The Cretaceous and Cave areas are all on the Dinner Wall, the most dramatic escarpment visible from town. The crack lines of the Dinner Wall are similar to those at Indian Creek: mostly parallel, and atypical of the region. Everywhere else the cracks are more varied, even offering up the odd face hold. For more beta on Liming Rock, check out the new guidebook Liming Rock, sixth edition, available directly from Mike Dobie, mdobie012@yahoo.com.

Gisely Ferraz and The Clamdigger (5.11b), another Dobie techy classic. You find The Clamdigger at the Pillars area, currently Liming's most developed crag with over 60 routes from 5.7 to 5.13+, including multiple 200m+ multipitch lines.

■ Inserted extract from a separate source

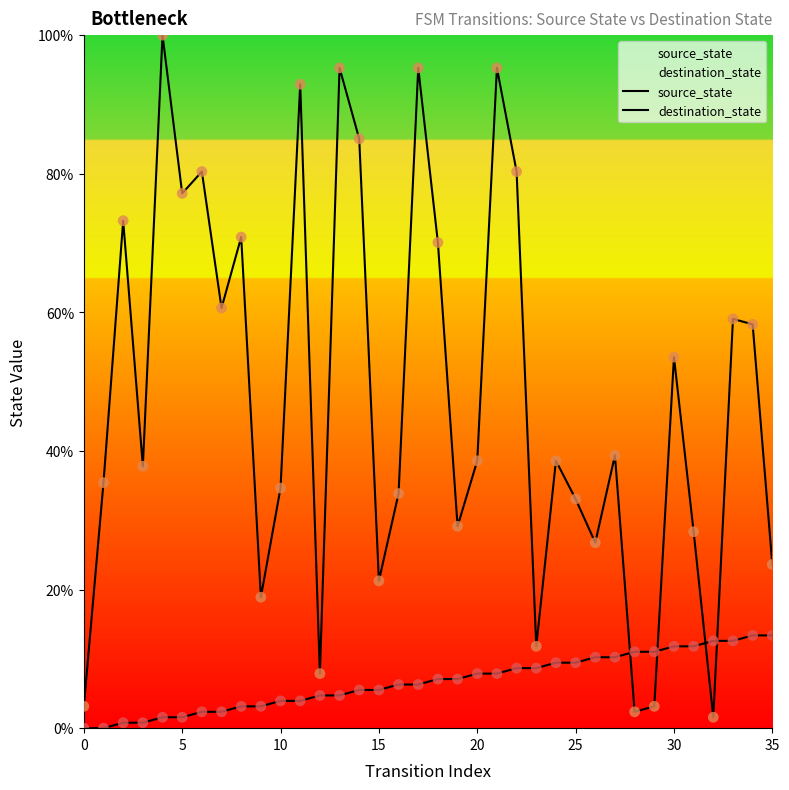

What is the total value across all series at 29?

14.2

Ryder Stroud comes to grips with Velocio-opteryx (5.12). FA: Mike Dobie, who else? Stroud was sponsored by various climbing companies to explore and develop the remote mountainous regions of western China. In under three months he journeyed through Yunnan, Sichuan, Qinghai, and Xinjiang provinces. The result: his guidebook Wild West China Exploration (2015), available online.

Velocio-opteryx is on the Wifi Wall, one of five crags in the The Sport Climbers Area. Most of the crags are just a five-minutes stroll from the road. At the Wifi, you can, in fact, belay from your car—and pick up wifi!

Gisely Ferraz slamma jammas Brazen Hussie (5.10b). FA: Mike Dobie, 2014. Brazen Hussie and the adjacent Flight of the Locust (5.12-) are on the Guardian, a crag stacked with 5.10 to 5.12 lines, mostly trad routes with some bolted sport extensions. The crag, notes Dobie, is popular, "although I prefer the Pillars and El Dorado because you have over 50 routes at each crag from 5.8 to 5.13+."

Raúl Saúco and tape gloves that have seen wonders.

Ken Anderson repeats The Firewall (5.13+), Cretaceous Area. He sent the line in just nine goes. "Which is pretty sick," says Dobie. Logan Barber made the FA in 2015 after Dobie pointed him to two aid lines yet to go free. Besides The Firewall, Barber made the FFA of Honeycomb Dome and repeated Matt Segal’s Air China (5.13d R)—the hardest trad route in China at the time.

The five-star Another World (5.12+), on the Dinner Wall in the Cave Area. Ken Anderson nabs the thank-god shelf of the belay station. Mike Dobie got the line's first free ascent in 2015, and soon after, Australian Logan Barber tied into the thin, steep, 50-foot crack continuum you see above the belay. After 23 attempts, Barber succeeded. His Honeycomb Dome (5.13d) remains unrepeated. Other worthy climbs in the sector include Japanese Cowboy and the Assless Chaps Extension (5.12+), The Warm Up (5.10), Flying Squirrel (5.10 2 pitches), and a new top out route called Finns of the Valley (5.11 A0, 5 pitches).